21 Jun '21 01:31>1 edit
@mott-the-hoople saidA fair point but:
the town was open to the public
"When we balance the Constitutional rights of owners of property against those of the people to enjoy freedom of press and religion, as we must here, we remain mindful of the fact that the latter occupy a preferred position. [Footnote 7] As we have stated before, the right to exercise the liberties safeguarded by the First Amendment "lies at the foundation of free government by free men," and we must in all cases "weigh the circumstances and . . . appraise the . . . reasons . . . in support of the regulation . . . of the rights." Schneider v. State, 308 U. S. 147, 308 U. S. 161. In our view, the circumstance that the property rights to the premises where the deprivation of liberty, here involved, took place were held by others than the public is not sufficient to justify the State's permitting a corporation to govern a community of citizens so as to restrict their fundamental liberties and the enforcement of such restraint by the application of a state statute. "
Marsh v.

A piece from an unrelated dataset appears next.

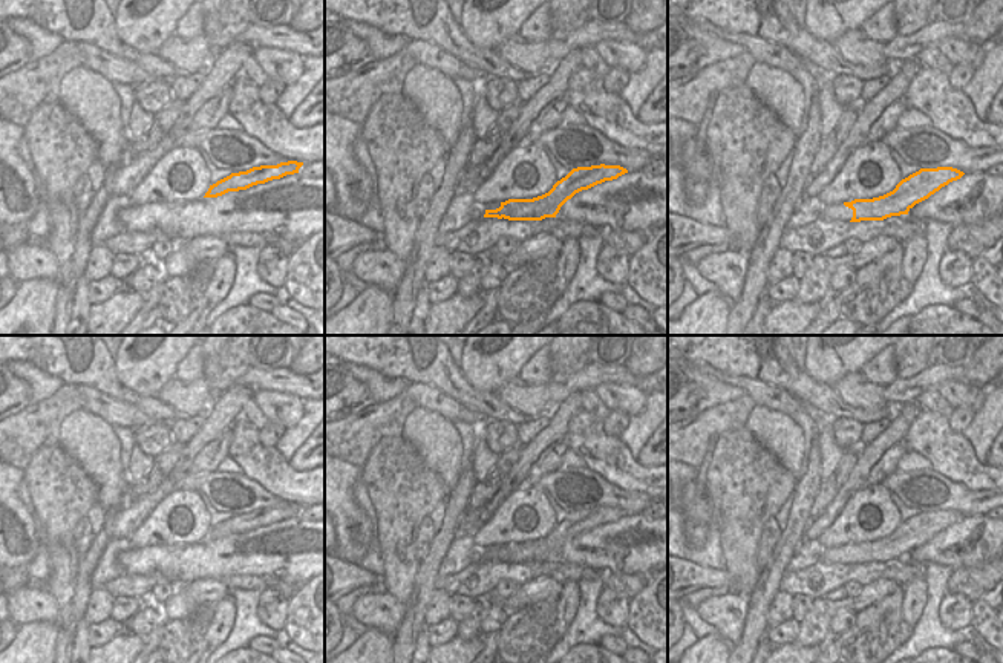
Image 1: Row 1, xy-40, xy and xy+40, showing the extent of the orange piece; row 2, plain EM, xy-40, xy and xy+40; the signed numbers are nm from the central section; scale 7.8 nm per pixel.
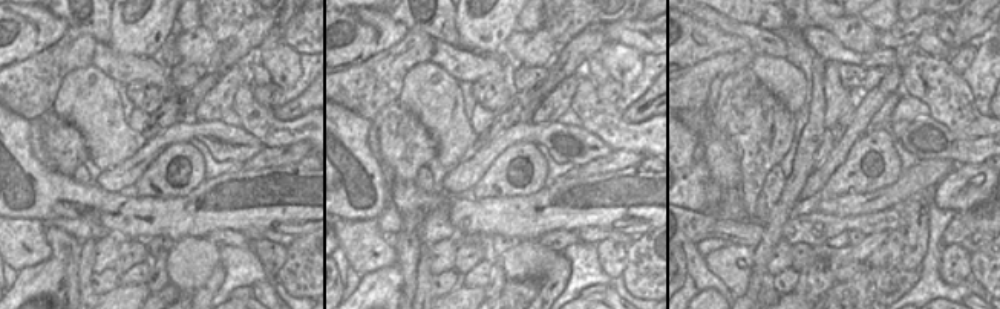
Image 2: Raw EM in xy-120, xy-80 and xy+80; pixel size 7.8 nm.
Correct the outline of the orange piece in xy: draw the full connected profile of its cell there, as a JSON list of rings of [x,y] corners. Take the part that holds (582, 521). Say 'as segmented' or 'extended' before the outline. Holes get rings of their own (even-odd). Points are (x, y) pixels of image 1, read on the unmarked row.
extended | [[[591,508],[573,511],[565,521],[557,524],[553,531],[533,542],[508,542],[501,547],[482,548],[484,560],[498,560],[508,563],[542,563],[556,560],[560,550],[576,536],[588,533],[605,524],[617,522],[628,516],[620,508]]]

Alabama, 326 US 501, 509 (1946). https://supreme.justia.com/cases/federal/us/326/501/
I don't see much difference between a corporation doing so and a group of individuals doing so. And such a result would be especially egregious here where the Mayor revealed the names and addresses of those who took a political position she didn't agree with thus possibly exposing them to harassment while she would be supposedly insulated from the same because she lives in a gated community.